Location
- 100 Minutemen Drive Bedford, Virginia 24523

Information
- School type: Public, high school
- Founded: 1964
- Locale: Rural, Fringe
- School district: Bedford County Public Schools
- NCES District ID: 5100360
- Superintendent: Marc Bergin
- NCES School ID: 510036000151
- Principal: Justin Tucker
- Teaching staff: 54.40 (on an FTE basis)
- Grades: 9–12
- Enrollment: 708 (2024–25)
- Student to teacher ratio: 13.01
- Language: English
- Colors: Red, White and Navy Blue
- Mascot: Minutemen
- Feeder schools: Liberty Middle School
- District Schools: Jefferson Forest High School, Staunton River High School
- Athletic conferences: Dogwood District
- Website: https://bedfordlhs.sharpschool.net/

= Liberty High School (Bedford, Virginia) =

Liberty High School is one of the three high schools in Bedford County, Virginia. Liberty High School opened in 1964. Its mascot is the "Minuteman." School colors are red, white and navy blue. The school serves students from Villamont, Thaxton, Montvale, Big Island and Bedford. The principal of Liberty High School is Justin Tucker.

== History ==
In 1964, when smaller schools were consolidated into one, Liberty High School came into existence with William N. Lee at its head as principal.

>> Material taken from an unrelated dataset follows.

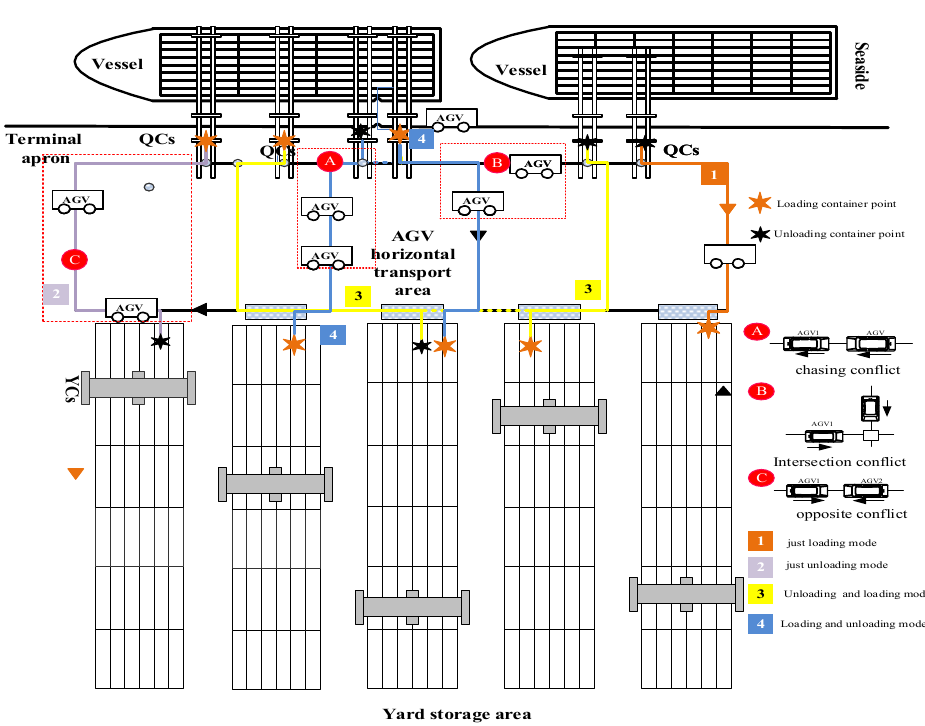
Figure 1. Layout diagram of automated container terminal.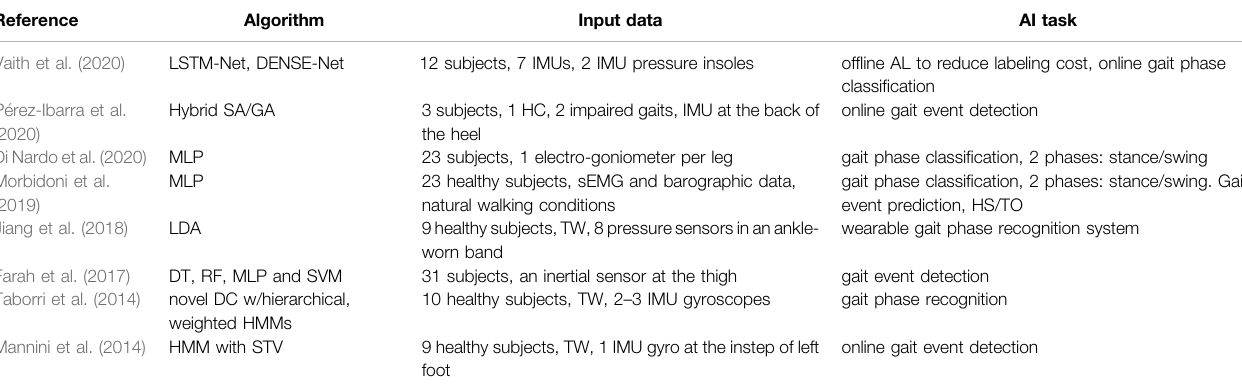
TABLE 2 | Gait phase recognition and gait event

Following the 2018-19 School Year, long-time principal. Kathy Dills retired for medical reasons. The assistant principal and principal positions have changed almost annually ever since.

== Student body ==
The 2009-2010 enrollment was 1,004 in grades 9–12. Racial makeup of the school is approx. 78% White, 21% Black, and 1% other.

== Academics ==
Approximately 80% of the students who go to LHS graduate. 52% of the 2004 graduates continued their formal education beyond high school. Liberty High School participates in an Early College program with Central Virginia Community College where students apply to receive their junior and senior classes at the college itself, thus earning them a two-year degree before they graduate high school. Several students also attend the Central Virginia Governor's School in Lynchburg, VA. In 2015, Glen Field received the Jefferson Scholarship, of which less than 2% of those nominated are selected.

== Athletics ==
Liberty competes in the Virginia High School League (VHSL) Class 2, Region C, Dogwood District. The school has won multiple VHSL state championships in team sports.

Team state championships

- Football, VHSL state champions (2002), setting a then-record 529 rushing yards in the championship game against New Kent High School
- Boys’ basketball, VHSL state champions (1995–96, 1996–97)
- Baseball, VHSL state champions (1977)
- Girls’ softball, VHSL state champions (2019)
- Liberty’s football program was ranked among the 19th best team of the decade in the State of Virginia by in 2008.